Мотор ревет, судьба не ждет.
Вперед, вперед!
Хо-хо!
Скорей пойдем врага найдем,
Распнем, убьем.
Ха-ха!
В такт песне посетители стучали о столы кружками и топали ногами, выкрикивая «хо-хо» и «ха-ха» вместе с музыкантами. Я сел за столик в углу, не снимая шляпы, попросил разносчицу принести полбутылки настойки с закуской, раскурил трубку и вперил взгляд в столешницу. Распнем, убьем, ха-ха… Выхода нет. Я сейчас ничего не могу сделать – но, с другой стороны, что может сделать Ротник и его брат?
Они попытаются забрать «Зеба». Если у меня нет выхода, то у них нет другого выхода. Не продавать же меня в рабство на нефтяную вышку… Во-первых, просто так я не дамся, во-вторых, народ не поймет. А вот забрать «Зеб» – тут братья в своем праве. В уплату за долг, раз уж у меня нет другого способа его вернуть.
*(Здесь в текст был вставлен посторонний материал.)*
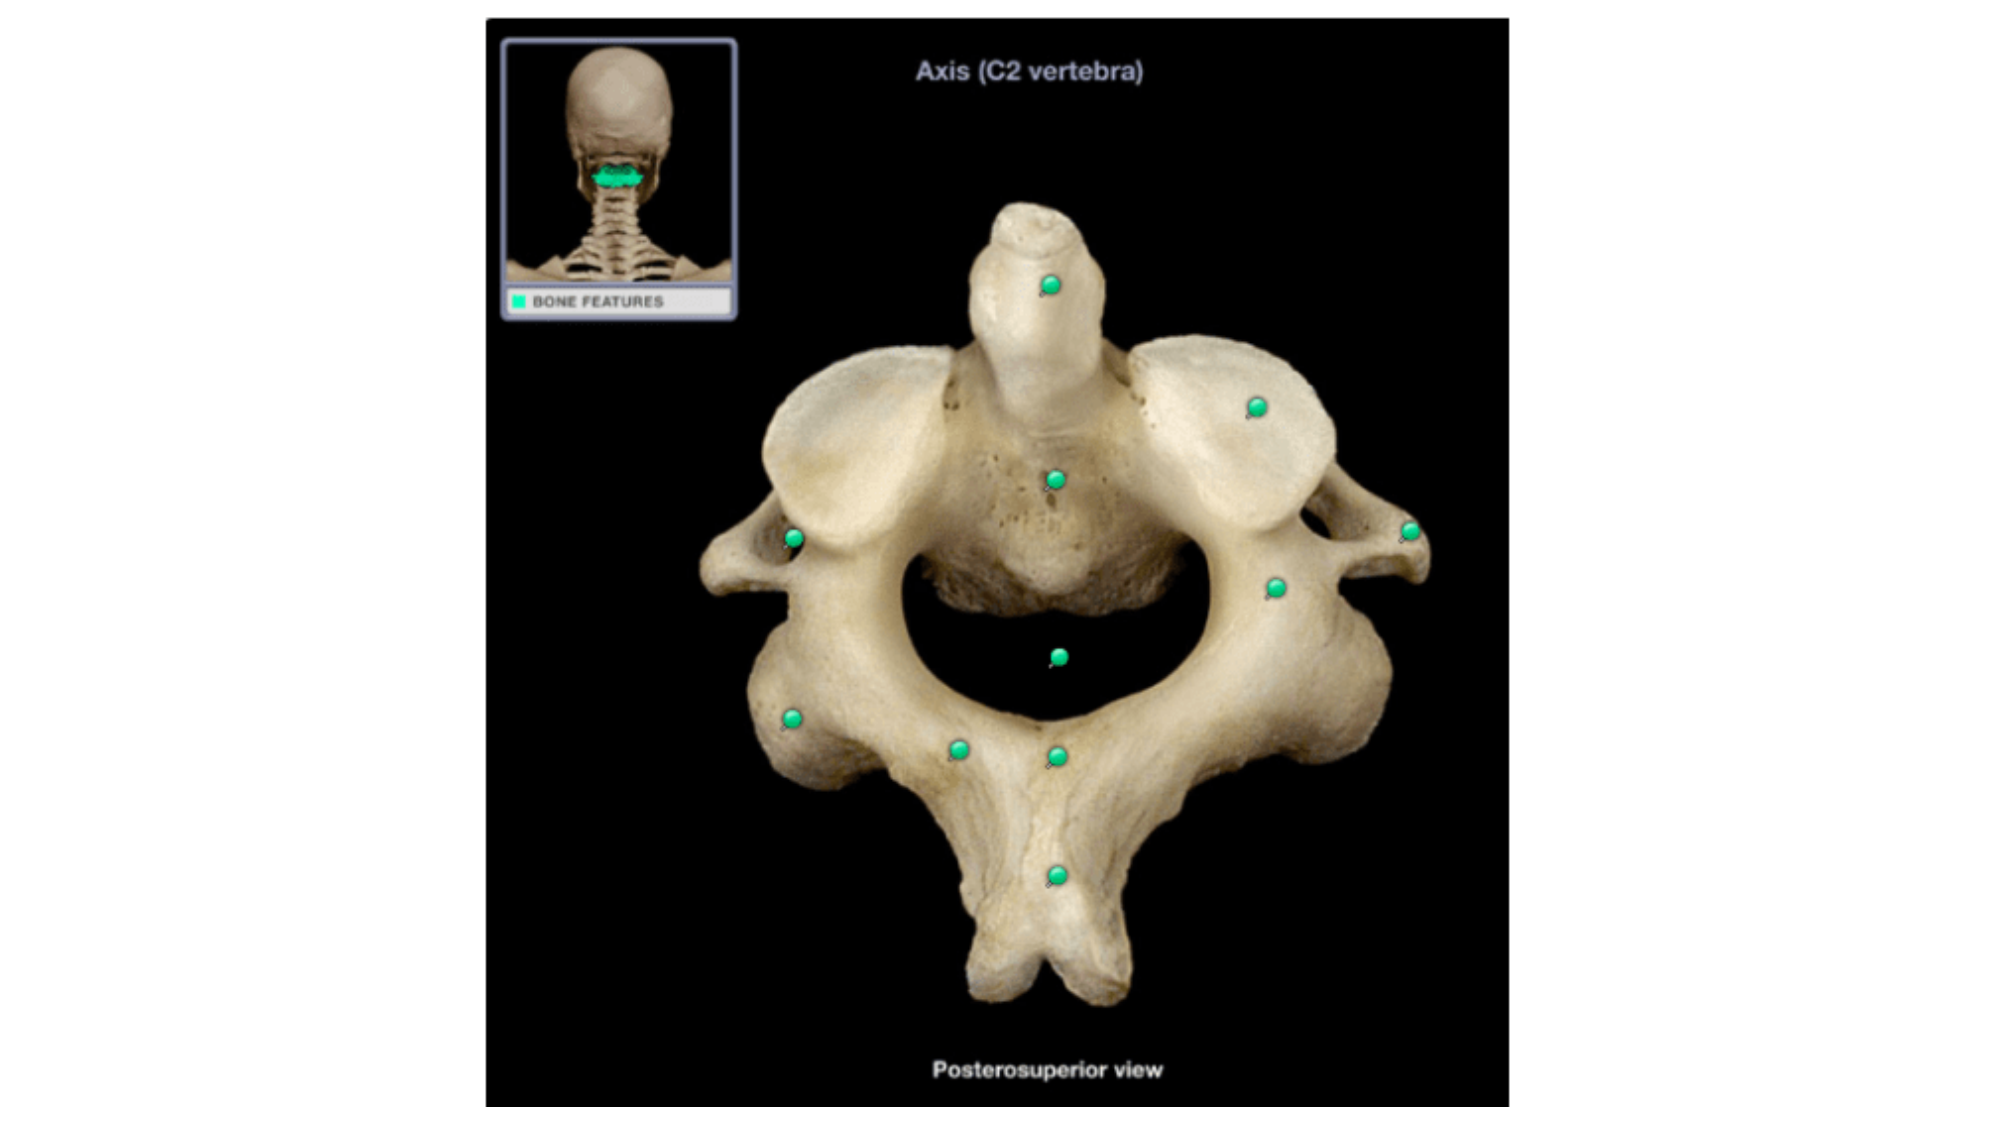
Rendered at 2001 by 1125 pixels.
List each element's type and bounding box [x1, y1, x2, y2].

picture [306, 17, 1694, 1108]
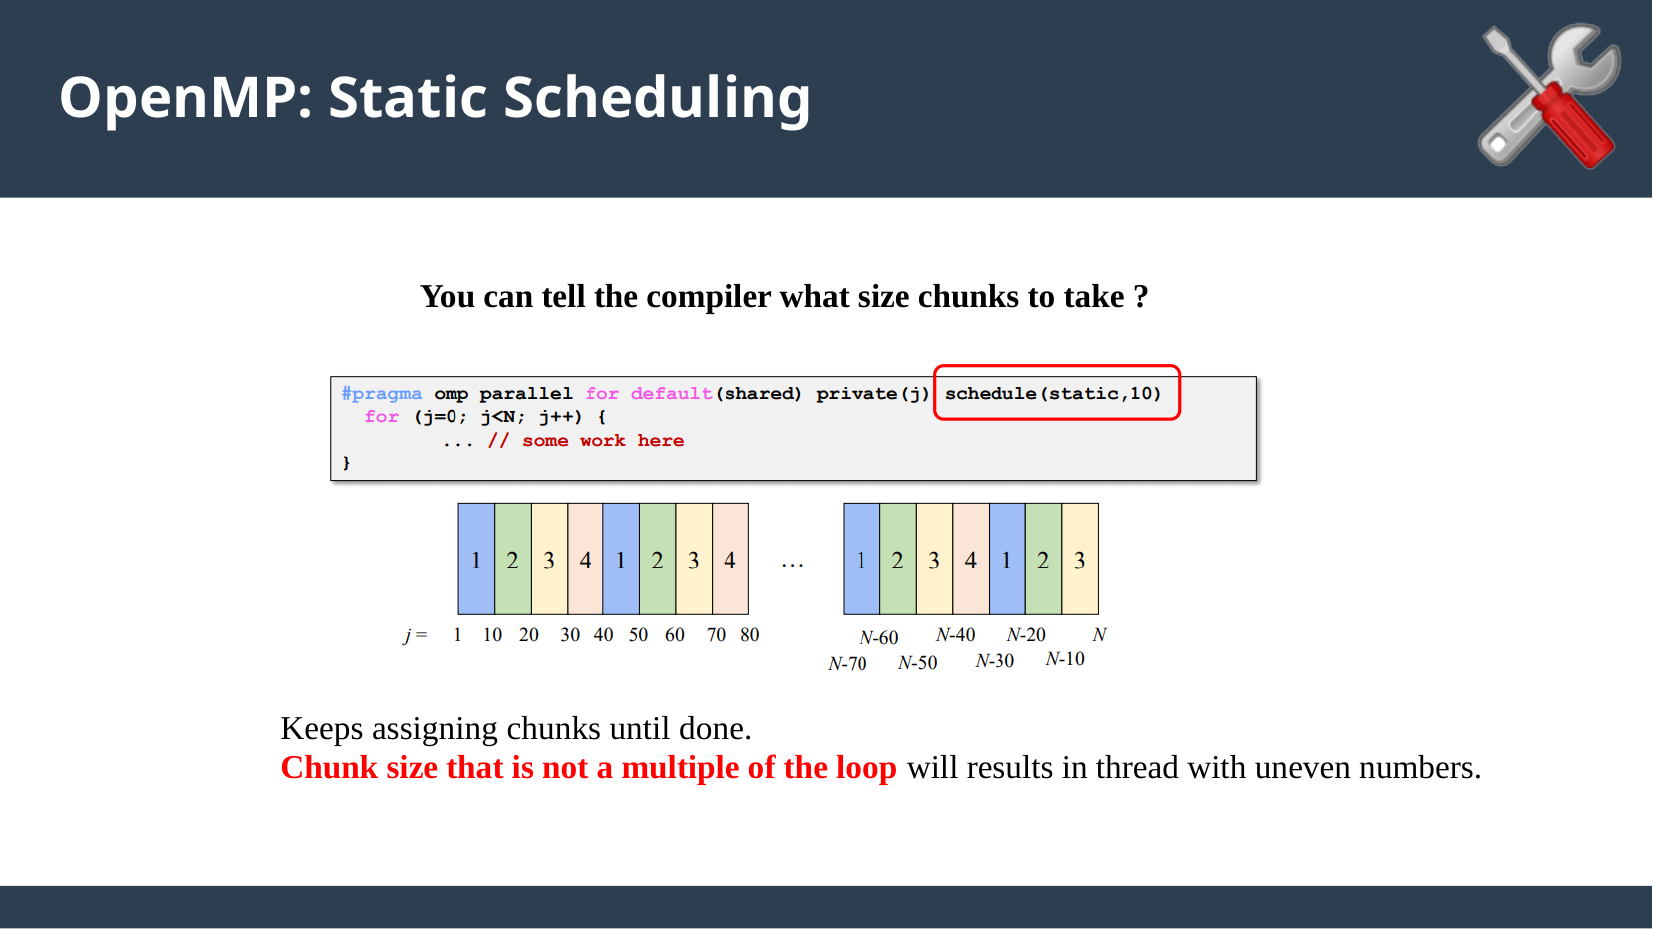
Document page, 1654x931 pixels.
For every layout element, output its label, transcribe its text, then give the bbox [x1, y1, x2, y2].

Я люблю этот самоход. Дороже него у меня нет ничего на свете. Когда он ломается, я сам чувствую боль, будто от раны. Нет, «Зеб» я им не отдам. Но если Миха пошлет в гараж своих вышибал, да охрану, да ночных сторожей…
Напиться, что ли? Это тоже не выход – когда проспишься, будет только хуже.
В зал заглянул Миха, оглядел посетителей, увидел меня, прищурился, но подходить не стал – попятился и исчез в дверях. Разносчица принесла настойку, кукурузный хлеб и ломтики вяленого мяса. Я налил полстакана и выпил, не закусывая. Снова раскурил трубку. «Банда» стала исполнять новую песню – и опять мою. Меланхоличная, медленная мелодия… У меня много таких. Некоторые мои сочинения мне нравятся, некоторые нет. И те, что нравятся, кажутся разрозненными частями одной длинной песни, фрагментами блюза – песни длиною в мою жизнь. Той, к которой я никак не могу подобрать главную тему, такую, что отразила бы суть моей натуры и моей судьбы.
Спать хотелось все сильнее. Зевнув, я стащил с шеи платок, свернул и сунул в карман. Надвинул шляпу на лоб, откинувшись на стуле, прикрыл глаза. Размытые светлые пятна поползли под веками, голоса слились в гул, который окутывал меня, покачивал… Что-то заслонило свет. Я сидел неподвижно. Тень сгустилась, стала больше, отчетливее. Тихий голос произнес:
– Тебя называют Музыкант? Надо поговорить.
* * *
– А ты кто такой?
– Называй меня Богдан, – сказал он.
– Звучно, брат, звучно, – согласился я, приподнимая шляпу, чтобы получше разглядеть его. – Хорошее имя, деловое и бодрое. Если кто-то не хочет говорить настоящего имени, завсегда называется Богданом.
Я решил, что это бывший монах. Расстрига, покинувший Орден, причем давно. Передо мной стоял немолодой мужик с сединой в коротких волосах и дряблыми складками на шее. Крепкий, невысокий, с медленными движениями и тихим голосом. Одежда обычная: брезентовые штаны да куртка из грубой кожи. Еще высокие кирзовые сапоги. На груди его висел бинокль, а на ремне – нож. Я заметил следы залеченной земляной лихорадки. Мало кому удается выжить после этой болячки, скосившей две трети Минска. Богдана она наградила светло-серой зернистой коркой, затянувшей левую половину лица.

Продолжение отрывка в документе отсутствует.